We decide that we should get married before I get sick from the chemo and while I still have my hair. So we talk to some friends at a buddhist retreat centre up north and they tell us we can us their place on the 29th. So we have three weeks to get everything sorted. This is great as it keeps us occupied and keeps me excited.

I have my first chemo cycle and it doesn't seem too bad. I'm really wheezing on the first day though, so they take an x ray and it turns out the tumour is pushing on my windpipe. SHIT! They give me steroids and the wheezing calms down. I feel a bit sick after this cycle but it passes and my bloods are fine. My wedding will be about 3 weeks after my chemo so i'm hoping I'll still have my hair, most people in the hospital reckon I will. I have reeeeaally long hair, i'm not really a girly girl and I dont wear make up or anything but i've always loved my hair!

We plan and execute the most perfect wedding in three weeks. We take our immediate family and closest friends to stay up north for a night. We have a humanist ceremony in the "tufty" (a small wooden building with one side all glass which looks out over inverness from a good viewpoint on the hill). Afterwards we have a wonderful meal and then return to the tufty for some music and shenanigans.

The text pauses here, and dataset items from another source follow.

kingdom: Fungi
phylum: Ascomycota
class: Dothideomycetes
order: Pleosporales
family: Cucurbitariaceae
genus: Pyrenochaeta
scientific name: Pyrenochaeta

We then all go back to the hotel and drink into the wee hours. It feels so great to really let my hair down with my friends for the first time since I got pregnant. I feel great! Talking about letting my hair down though.. it started coming out in clumps the night before the wedding, so I have to cancel my appointment with the hairdresser but my sister manages to hide the matted bit at the back and it doesn't look too bad. As soon as the ceremony is over I stick my hat on so I don't have to keep pulling clumps out. The next morning I have a few bald patches round the front. If we'd got married a day later..

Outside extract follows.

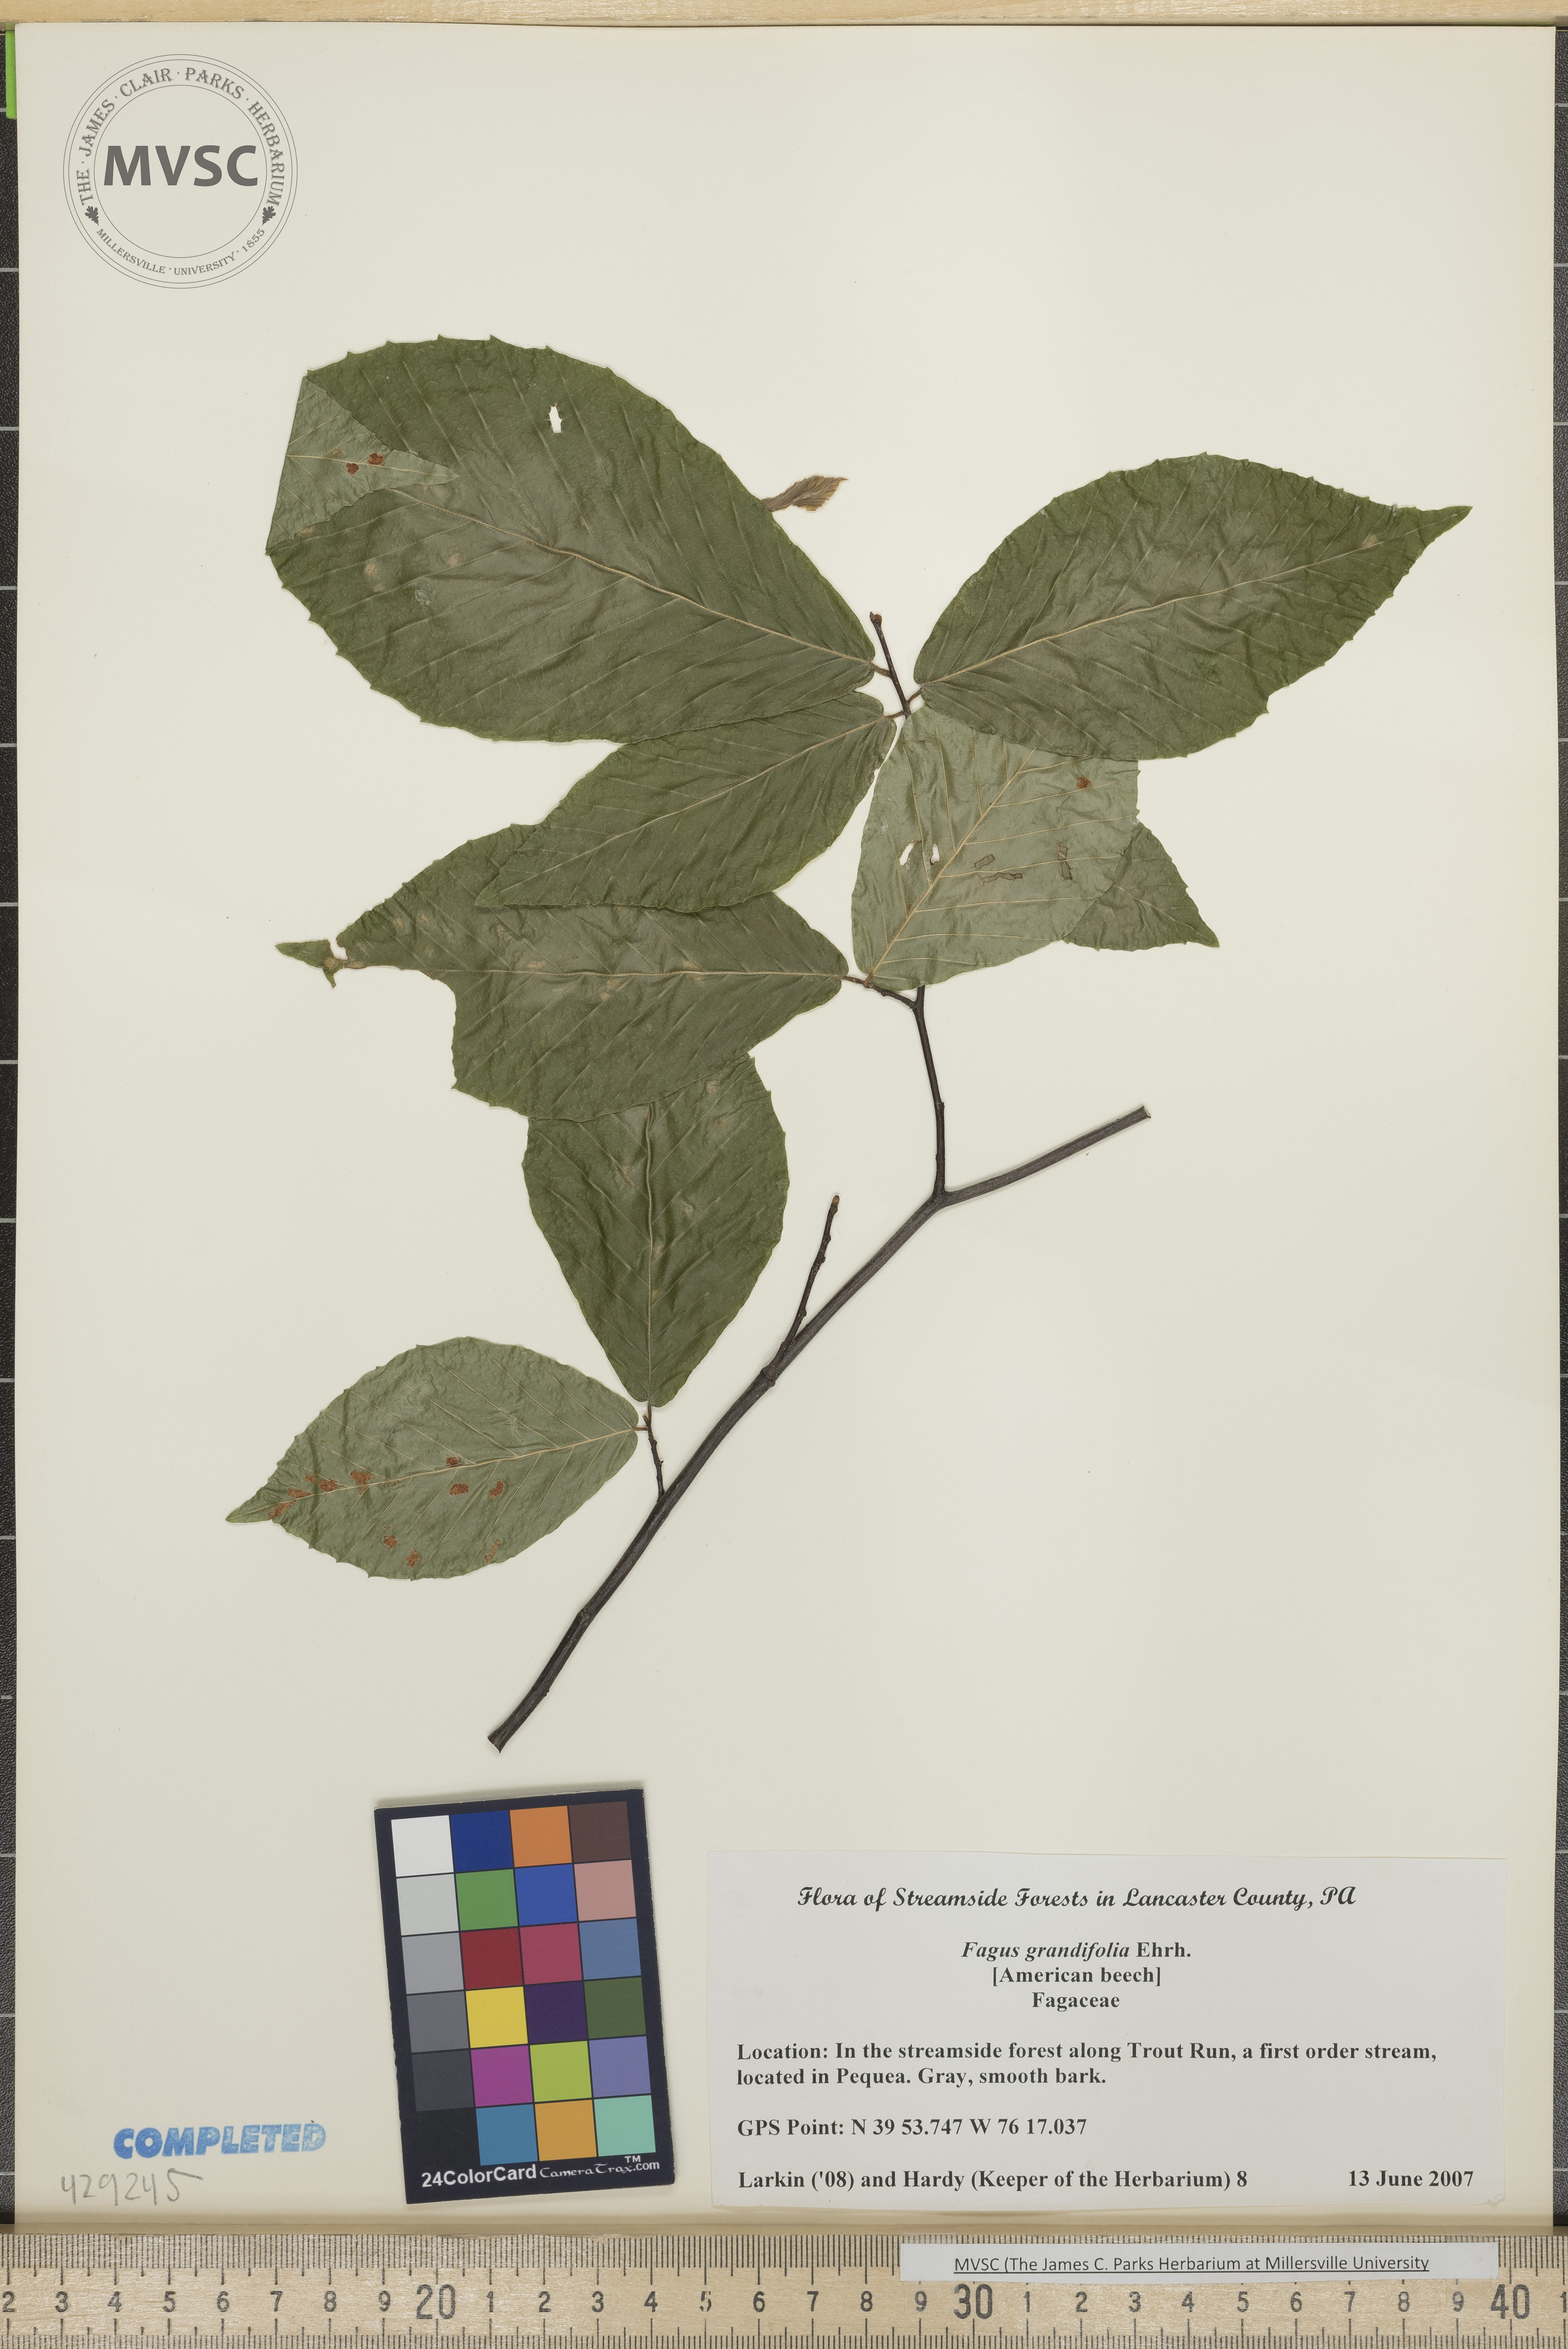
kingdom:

We get home the day after the wedding and Davy has to shave my head. I'd imagined doing this with some friends and trying out some funny hair styles in the process. It was just the two of us though and my hair was so matted it was really hard to shave it.. so there was no funny hairstyles or light heartedness just the two of us and a lot of tears. I was so scared to go and look when he was finished. I really didn't think something as trivial as my hair would affect me this much, I still don't know why it did. Maybe it just brought it all home, that this was really happening because until then I didn't feel or look like I was unwell. Davy took my hand and led me to the mirror, I could only look for a second before I buried my head in his shoulder and said "It doesn't look like me." I quickly got over it though and got a few nice hats.. it was winter time anyway!

The next day it was time to go back in for cycle no.2!